At Milk Street, we measure flours by weight rather than volume, correcting for scooping irregularities and air that otherwise could throw off our recipes. We wondered whether sugars could benefit from similar treatment.

To find out, we weighed 12 sugars—seven dry and five liquid—60 times each, scooping and leveling for the dry and pouring for the liquids. The results surprised us.

We thought we'd get less variation because sugar—unlike flours—don't trap much air. While that's true, we hadn't accounted for variances in grain size. From brand to brand, even package to package, the size of the sugar granules can vary widely.

This showed up in our test results, where 1 cup of white sugar could weigh as much as 236 grams or as little as 208 grams, even when weighed by the same person.

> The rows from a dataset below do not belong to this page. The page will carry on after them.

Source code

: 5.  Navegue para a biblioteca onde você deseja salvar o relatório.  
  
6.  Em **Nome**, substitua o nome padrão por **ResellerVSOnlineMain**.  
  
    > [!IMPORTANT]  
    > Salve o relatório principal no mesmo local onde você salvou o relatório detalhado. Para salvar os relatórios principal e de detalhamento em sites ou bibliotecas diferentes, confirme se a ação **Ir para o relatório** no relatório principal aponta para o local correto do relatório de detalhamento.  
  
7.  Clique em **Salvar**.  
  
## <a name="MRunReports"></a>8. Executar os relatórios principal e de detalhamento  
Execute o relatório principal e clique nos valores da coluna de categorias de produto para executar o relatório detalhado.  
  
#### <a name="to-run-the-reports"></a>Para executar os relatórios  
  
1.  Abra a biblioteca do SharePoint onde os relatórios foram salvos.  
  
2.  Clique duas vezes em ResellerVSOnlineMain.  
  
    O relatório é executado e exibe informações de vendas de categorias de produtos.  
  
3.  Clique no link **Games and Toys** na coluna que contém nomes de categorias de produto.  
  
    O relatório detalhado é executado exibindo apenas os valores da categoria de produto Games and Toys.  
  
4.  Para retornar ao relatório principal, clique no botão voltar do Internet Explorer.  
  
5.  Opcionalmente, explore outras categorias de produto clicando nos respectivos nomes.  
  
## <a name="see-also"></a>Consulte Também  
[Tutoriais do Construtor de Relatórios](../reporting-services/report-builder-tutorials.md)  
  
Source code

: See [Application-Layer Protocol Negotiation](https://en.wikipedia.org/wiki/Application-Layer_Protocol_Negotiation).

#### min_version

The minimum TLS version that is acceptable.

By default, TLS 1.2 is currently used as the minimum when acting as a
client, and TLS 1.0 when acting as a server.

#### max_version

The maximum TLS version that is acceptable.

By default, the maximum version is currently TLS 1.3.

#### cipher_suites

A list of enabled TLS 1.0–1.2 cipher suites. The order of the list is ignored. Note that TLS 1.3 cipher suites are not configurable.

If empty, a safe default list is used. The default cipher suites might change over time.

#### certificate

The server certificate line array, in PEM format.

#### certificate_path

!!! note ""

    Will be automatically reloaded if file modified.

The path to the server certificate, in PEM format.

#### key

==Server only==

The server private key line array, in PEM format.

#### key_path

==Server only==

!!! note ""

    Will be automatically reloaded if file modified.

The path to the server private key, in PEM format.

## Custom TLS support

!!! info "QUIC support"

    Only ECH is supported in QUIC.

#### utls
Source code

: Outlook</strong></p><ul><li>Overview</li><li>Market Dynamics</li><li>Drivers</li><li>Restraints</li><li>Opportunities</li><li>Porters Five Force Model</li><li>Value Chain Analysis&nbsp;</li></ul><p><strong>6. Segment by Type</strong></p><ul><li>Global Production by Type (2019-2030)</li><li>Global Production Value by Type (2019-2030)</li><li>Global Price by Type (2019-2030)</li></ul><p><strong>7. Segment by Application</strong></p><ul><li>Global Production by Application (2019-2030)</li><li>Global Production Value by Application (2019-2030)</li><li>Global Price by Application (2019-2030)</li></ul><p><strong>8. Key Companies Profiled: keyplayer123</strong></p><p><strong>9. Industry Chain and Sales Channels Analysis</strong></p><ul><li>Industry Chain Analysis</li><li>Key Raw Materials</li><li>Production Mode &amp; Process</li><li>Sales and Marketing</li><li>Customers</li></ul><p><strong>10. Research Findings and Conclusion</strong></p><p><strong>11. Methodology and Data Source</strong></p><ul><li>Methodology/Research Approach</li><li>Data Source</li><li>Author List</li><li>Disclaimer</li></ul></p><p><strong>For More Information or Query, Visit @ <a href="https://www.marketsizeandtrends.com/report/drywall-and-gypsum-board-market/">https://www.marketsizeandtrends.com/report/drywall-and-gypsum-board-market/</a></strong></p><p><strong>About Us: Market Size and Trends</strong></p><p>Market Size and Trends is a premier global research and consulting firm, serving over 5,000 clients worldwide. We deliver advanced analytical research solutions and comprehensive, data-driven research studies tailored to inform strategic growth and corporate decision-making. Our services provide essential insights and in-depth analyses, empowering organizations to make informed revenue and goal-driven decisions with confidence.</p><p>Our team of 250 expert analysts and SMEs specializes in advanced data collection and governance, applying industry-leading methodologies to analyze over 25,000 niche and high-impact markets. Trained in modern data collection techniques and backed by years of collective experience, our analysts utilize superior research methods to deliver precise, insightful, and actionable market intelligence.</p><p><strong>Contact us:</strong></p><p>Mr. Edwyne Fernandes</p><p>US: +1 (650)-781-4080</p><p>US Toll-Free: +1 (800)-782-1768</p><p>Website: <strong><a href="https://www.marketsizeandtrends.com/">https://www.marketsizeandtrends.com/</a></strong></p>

Brown sugar—both light and dark—was another place where irregularities were glaring. Traditionally, it is measured by packing it tightly into a cup or spoon. But the amount of sugar varied greatly depending on how firmly each person packed it, sometimes measuring 160 grams, others as much as 246 grams.

As expected, liquid sugars didn't give us give nearly as much variation when measured by volume, but weighing them did correct for one persistent problem of working with syrups—stickiness.

Even when we used a rubber spatula to scrape honey, molasses and similar sweeteners out of measuring cups, we never got it all. This meant not all of what we measured ended up in our recipe.

The solution was to set our mixing bowl directly on the scale, zero out the scale, then add the sweetener directly to the other ingredients, no measuring cup needed.

After surveying published sugar weights from a variety of sources and finding as much variation as in our own testing, we arrived at our weights by averaging all of our results.